This new type of season ticket, created to cater for hybrid working, allows commuters to travel on any eight days in a 28 day window without being required to select the days of travel in advance.

From next week (Monday 28th June), a National Rail Flexi Season Ticket will be available to buy for commuters who are planning to travel into the office a few times a week.

Being introduced to cater for the new trend of hybrid working, it has been estimated by the Government that between £60 and £350 could be saved annually on selected journeys.

These tickets cover standard class only and are paperless, meaning commuters will either need a smartphone or a smartcard to utilise this option. In addition, these tickets do not cover Transport for London services, including the Underground or buses within London.

The transport secretary, Grant Shapps, stated that these tickets would match “modern day working habits”:

As we kickstart the biggest reforms to our railways in a generation, flexible season tickets are the first step. They give us greater freedom and choice about how we travel, simpler ticketing and a fairer fare.

Matthew Fell, CBI Chief UK Policy Director, also said:

The introduction of flexible season tickets will help to ensure rail travel remains an affordable and realistic option for commuters while future-proofing a network which has a key role to play in the UK’s decarbonisation ambitions.

However, there has been significant criticism garnered over the introduction of this new season ticket – namely questions about the actual amount of money commuters will save and whether this ticket provides the flexibility it claims to.

Tony Miles, rail expert and contributor to Modern Railways magazine, told the BBC:

These really aren’t season tickets. This is a bulk purchase of tickets.

A season ticket effectively gives you unlimited travel. The big difference with this is you’re buying a fixed number of journeys at a discount price but if you decide at a weekend to do some extra journeys that will start ticking off your credit.

Similarly, The Guardian calculated that many commuters would only save money compared with a walk-up ticket if they travelled at peak times for all eight days a month. It further found that, on some routes, this flexi ticket worked out to be more expensive than a daily anytime return.

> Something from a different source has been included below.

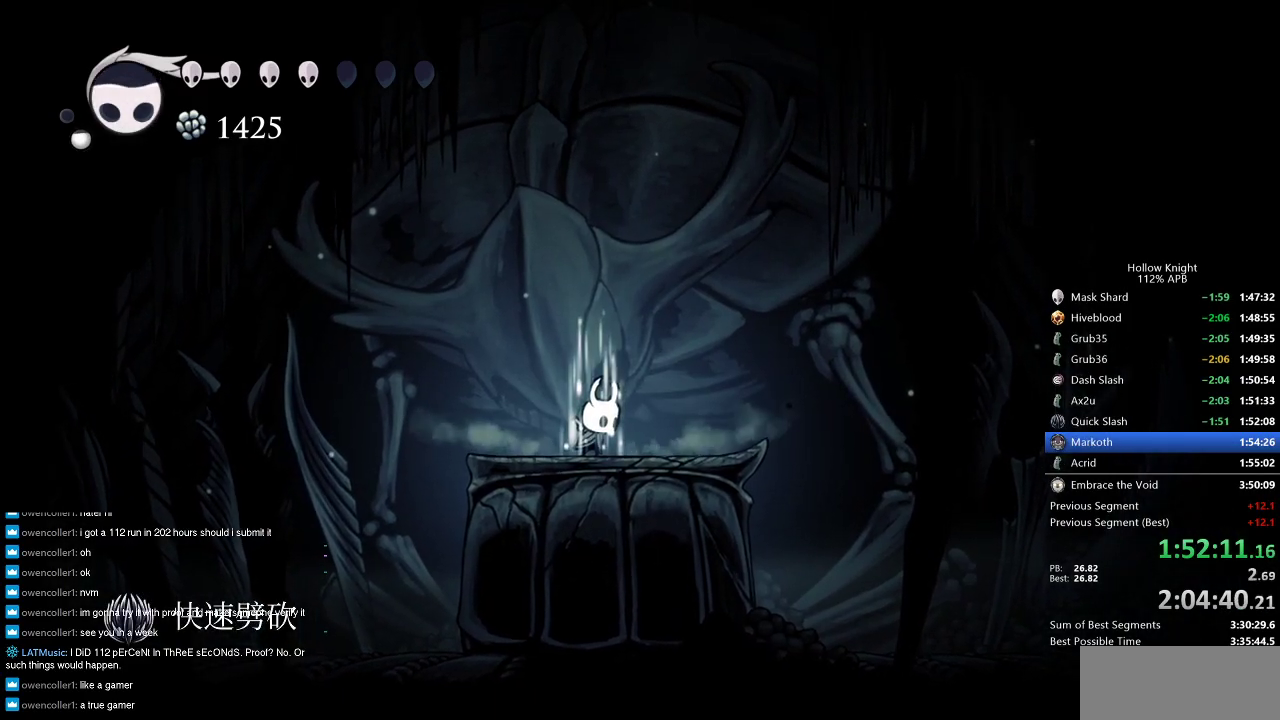
{"keys": ["heal"], "events": []}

Alice Ridley, of Campaign for Better Transport, also shared her doubts concerning whether this would convince commuters to return to using public transport:

There’s a danger that people will change the way they commute and start driving, and we wanted flexible tickets to encourage people back onboard trains. We don’t think these tickets are going to do that or provide the savings that people had hoped for.

This scheme comes as part of a wider reform of the rail industry which will see a new public body, Great British Railways, integrate the railways, own the infrastructure, collect fare revenue, run and plan the network, and set most fares and timetables.